Old Accusations Coming Back from Colorado at Mike Gundy
STILLWATER -- I was the reporter for KFOR-TV and I remember the Cowboys 41-17 loss at Lewis Field in Stillwater to a stout Colorado team that would go on to win the Big 12 (7-0) and then lose in the Orange Bowl to No. 4 Notre Dame 21-6 dropping from their perch at No. 1 in the rankings. Oklahoma State was in the first season of the probation the NCAA placed Oklahoma State on in January of that year. Senior quarterback Mike Gundy did not have the weapons he'd enjoyed like Barry Sanders and Hart Lee Dykes. The Cowboys finished 4-7.
In that Colorado game, Gundy was roughed up pretty good and I rememeber being on the sidelines there was a lot of trash talking, but there always was with Colorado. They were notorious for that back in those days.
Now, with Mike Gundy under fire from the t-shirt that he wore fishing a week ago at Lake Texhoma that promoted the One America News network and the criticism from his players led by All-American running back Chuba Hubbard, Gundy is catching it from virtually every angle. Skeletons are flying out of the closet. That includes this story from 1989. Then Colorado defensive end and a former Denver Bronco Alfred Williams is now on radio in Denver and he told Pro Football Hall of Fame tight end Shannon Sharpe now on Fox Sports that after he and Kanavis McGhee sacked Gundy in that 1989 game that Gundy called them the n-word.
I was working at Channel 4 in Oklahoma City and then next Monday after the game at the regular weekly media day, I was with the late Bob Barry Sr. and we asked Gundy about the report that had surfaced in the Big Eight and College Football notes column written by Jim Thomas in the St. Louis Post-Dispatch.
According to Colorado safety Tim James, Gundy called several Buffaloes players n------, wrote Thomas.
"I can't count the number of times that he used that word, James said. "He has no class. There's no place for that in sports."
"I hope not very many people raise their children to be like him," said Alfred Williams. "He said things he had no business saying to anybody."
Gundy was quoted after the game.
"It's not true," he told the media. "They were doing the talking.

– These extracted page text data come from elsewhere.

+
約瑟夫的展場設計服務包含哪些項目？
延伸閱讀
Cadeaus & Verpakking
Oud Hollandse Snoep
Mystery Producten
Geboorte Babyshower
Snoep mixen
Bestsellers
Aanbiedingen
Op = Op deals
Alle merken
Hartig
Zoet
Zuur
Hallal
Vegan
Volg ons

Why would I say those things? I've been here four years and half my friends (on the team) are black. It makes no sense."
We spoke with Gundy on Monday and this was his response.
"It did upset me and I have many friends that are black," Gundy told our NewsChannel 4 camera. "The people around here know that and they don't concern themselves with it because they know I'm not that way. I'd like to put an end to it and let people know I'm not that way, the people that don't know me. It may have been something their players started and I don't know why they'd do that. It's embarrassing to me, but then again it doesn't really hurt because I know that I carry myself in the way that I should carry. Plus, if I ever said something like that my mom would probably run me out of the house."
I spoke to former Oklahoma State head coach Pat Jones today about this topic and Jones told me he got a note after the game from then University of Colorado President E. Gordon Gee, who is now the President of West Virginia University. Jones said Gee's note said he should talk to his quarterback about using language he shouldn't have used that was directed at Colorado players.
Jones told me he went to Gundy and spoke to him.
"He said, 'Coach, you should have heard what they were saying to me. What they were saying about my mother,'" Jones said as Gundy denied it as he did in the media.
"I sent a note back to Gee telling him that he might want to worry about the language his player were using about our quarterback's mother. I'll tell you what it was, and Robert you know about this, it was bottom of the pile gutter talk."